I thought TARP was the sleaziest-ever example of cronyism and corruption in Washington.
The Wall Street bailout rewarded politically well-connected companies, encouraged moral hazard, and ripped off taxpayers. Heck, it was so bad that it makes the sleaze at the Export-Import Bank seem almost angelic by comparison.
But I may have to reassess my views.
One of the provisions of Obamacare allows the White House to give bailouts to big health insurance companies. You’re probably wondering why these big firms would need bailouts. After all, didn’t Obamacare coerce millions of people intobecoming involuntary customers of these companies? That should give them lots of unearned profits, right?
But here’s the catch. The President wasn’t being honest when he repeatedly promised that Obamacare would reduce premiums for health insurance.

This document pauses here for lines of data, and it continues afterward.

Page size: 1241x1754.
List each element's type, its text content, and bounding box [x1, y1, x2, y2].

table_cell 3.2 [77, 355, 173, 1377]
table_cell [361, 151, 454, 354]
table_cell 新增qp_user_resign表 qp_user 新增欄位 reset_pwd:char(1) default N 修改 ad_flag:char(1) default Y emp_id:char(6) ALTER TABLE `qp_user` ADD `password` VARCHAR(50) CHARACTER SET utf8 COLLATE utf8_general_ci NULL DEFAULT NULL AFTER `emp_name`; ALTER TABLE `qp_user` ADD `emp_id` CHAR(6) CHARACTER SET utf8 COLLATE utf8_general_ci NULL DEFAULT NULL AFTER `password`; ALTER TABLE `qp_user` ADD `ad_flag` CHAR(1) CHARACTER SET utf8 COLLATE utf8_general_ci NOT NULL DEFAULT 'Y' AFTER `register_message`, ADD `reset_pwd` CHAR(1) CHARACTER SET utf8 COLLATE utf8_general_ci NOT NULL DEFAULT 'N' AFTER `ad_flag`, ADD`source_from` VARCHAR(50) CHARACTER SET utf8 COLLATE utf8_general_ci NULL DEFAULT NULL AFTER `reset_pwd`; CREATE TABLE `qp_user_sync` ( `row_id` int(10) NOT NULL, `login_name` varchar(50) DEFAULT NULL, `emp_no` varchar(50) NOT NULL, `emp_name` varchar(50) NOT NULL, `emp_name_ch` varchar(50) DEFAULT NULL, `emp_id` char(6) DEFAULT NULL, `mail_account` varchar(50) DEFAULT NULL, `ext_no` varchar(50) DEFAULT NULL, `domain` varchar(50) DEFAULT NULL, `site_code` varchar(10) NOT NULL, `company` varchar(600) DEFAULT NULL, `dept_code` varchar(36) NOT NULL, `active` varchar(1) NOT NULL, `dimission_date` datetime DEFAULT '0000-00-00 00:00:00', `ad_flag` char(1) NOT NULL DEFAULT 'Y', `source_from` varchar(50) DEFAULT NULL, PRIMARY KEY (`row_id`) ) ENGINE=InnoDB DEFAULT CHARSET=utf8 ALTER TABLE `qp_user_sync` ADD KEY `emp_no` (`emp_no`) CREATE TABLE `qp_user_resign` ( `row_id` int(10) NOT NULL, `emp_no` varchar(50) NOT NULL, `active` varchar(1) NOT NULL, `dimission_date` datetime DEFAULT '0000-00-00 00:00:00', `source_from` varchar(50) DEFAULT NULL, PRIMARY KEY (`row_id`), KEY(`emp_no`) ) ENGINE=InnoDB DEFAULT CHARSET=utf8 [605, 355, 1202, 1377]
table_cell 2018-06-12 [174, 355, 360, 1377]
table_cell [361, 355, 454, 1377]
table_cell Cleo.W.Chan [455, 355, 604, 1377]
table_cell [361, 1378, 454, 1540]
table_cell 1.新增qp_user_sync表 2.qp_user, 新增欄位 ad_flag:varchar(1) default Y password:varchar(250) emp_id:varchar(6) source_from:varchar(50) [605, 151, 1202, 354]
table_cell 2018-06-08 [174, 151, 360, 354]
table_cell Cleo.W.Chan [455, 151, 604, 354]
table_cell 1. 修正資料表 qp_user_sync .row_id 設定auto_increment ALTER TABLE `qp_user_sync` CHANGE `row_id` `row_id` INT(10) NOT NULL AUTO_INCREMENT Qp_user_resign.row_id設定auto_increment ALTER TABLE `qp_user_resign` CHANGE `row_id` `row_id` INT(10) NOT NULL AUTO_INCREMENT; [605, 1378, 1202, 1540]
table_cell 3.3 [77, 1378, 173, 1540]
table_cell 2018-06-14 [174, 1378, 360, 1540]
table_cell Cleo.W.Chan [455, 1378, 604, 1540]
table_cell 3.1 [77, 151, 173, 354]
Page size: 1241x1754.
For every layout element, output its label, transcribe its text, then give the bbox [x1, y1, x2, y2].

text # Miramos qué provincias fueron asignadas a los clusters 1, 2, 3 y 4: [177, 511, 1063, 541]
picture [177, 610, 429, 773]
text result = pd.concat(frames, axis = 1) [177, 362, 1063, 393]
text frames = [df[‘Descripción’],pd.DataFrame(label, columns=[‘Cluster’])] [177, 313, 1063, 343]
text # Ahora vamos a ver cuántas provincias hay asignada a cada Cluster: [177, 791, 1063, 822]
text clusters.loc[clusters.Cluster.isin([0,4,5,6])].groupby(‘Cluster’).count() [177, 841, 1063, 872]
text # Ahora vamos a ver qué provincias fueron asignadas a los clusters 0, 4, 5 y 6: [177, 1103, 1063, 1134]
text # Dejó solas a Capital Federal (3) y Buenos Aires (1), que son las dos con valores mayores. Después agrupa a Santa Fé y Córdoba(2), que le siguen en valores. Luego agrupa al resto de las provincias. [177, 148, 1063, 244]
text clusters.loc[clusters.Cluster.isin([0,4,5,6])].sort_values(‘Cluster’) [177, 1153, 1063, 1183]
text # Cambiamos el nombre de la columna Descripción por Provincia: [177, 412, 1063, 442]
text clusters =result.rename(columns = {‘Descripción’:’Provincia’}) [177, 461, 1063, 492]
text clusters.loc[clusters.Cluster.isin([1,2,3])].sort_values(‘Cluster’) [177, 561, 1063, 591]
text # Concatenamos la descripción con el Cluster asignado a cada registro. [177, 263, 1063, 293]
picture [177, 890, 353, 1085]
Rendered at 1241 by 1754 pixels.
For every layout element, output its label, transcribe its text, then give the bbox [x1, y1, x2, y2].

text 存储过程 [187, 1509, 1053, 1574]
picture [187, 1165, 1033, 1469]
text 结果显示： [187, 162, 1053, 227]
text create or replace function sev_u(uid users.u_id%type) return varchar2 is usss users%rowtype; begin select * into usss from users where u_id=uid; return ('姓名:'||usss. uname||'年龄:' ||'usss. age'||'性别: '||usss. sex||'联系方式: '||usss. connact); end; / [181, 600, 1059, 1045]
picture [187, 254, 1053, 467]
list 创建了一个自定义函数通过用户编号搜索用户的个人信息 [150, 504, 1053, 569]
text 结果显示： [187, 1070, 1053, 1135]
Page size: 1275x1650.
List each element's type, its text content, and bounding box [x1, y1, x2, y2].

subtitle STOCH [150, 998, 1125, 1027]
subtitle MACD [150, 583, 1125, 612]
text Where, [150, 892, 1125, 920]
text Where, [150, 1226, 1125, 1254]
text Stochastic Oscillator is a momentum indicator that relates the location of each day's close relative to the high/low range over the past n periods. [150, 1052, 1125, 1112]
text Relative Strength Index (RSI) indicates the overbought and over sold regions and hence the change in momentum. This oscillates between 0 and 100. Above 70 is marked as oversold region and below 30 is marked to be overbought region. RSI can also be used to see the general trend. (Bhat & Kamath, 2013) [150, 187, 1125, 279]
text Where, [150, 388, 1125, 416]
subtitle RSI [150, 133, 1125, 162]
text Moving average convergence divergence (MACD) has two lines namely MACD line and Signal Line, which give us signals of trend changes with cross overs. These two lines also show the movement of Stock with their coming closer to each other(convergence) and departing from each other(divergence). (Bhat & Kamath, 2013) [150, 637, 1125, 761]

And since the Democrats don’t want consumers to get angry about rising costs (particularly before the 2014 elections), they want health insurance companies to under-charge.
Avik Roy of Forbes explains in greater detail how the White House is coercing health insurance companies to limit premium increases before the mid-term elections. Here are some excerpts.
Hidden in the midst of a 436 page regulatory update, and written in pure bureaucratese, the Department of Health and Human Services asked that insurance companies limit the looming premium increases for 2015 health plans. But don’t worry, HHS hinted: we’ll bail you out on the taxpayer’s dime if you lose money. …The White House is playing politics with Americans’ health care—and they’re bribing health insurance companies to play along. The administration’s intention is clear: Salvage the 2014 midterm elections. …Technically, the regulations don’t force health insurance companies to tamp down their premium spikes. But the White House isn’t asking nicely. …Under Obamacare, insurers are so heavily regulated that they have to play nice with the bureaucrats who call the shots. …If insurance companies don’t give in, regulators have powerful ways to make life hard for them. A shrewd CEO doesn’t need to look far to see what might happen if his company opts out.
But before you feel sorry for Big Insurance, remember that these corrupt companies supported Obamacare and fully expect to get bailed out by taxpayers. Here are some blurbs from an article last month in the Weekly Standard.
Most Americans don’t think it’s their job to bail out insurance companies who lose money under Obamacare, but that’s exactly what’s poised to happen. Obamacare’s risk-corridor program — which President Obama has been using as a slush fund to placate his insurance allies and keep them quiet about his lawlessness — shifts financial risk from insurers to taxpayers. According to the House Oversight Committee, health insurers expect Obamacare’s risk corridors to net them nearly $1 billion, at taxpayer expense, this year alone. …It was a win-win that would boost Obamacare in its early days — to the benefit of those who’ve gained extraordinary power at the expense of Americans’ liberty, and of those whose product has become mandatory for Americans to purchase.
In other words, we have a stereotypical example of Mitchell’s Law. Government screws up something, and then uses that mess as an excuse to impose more bad policy!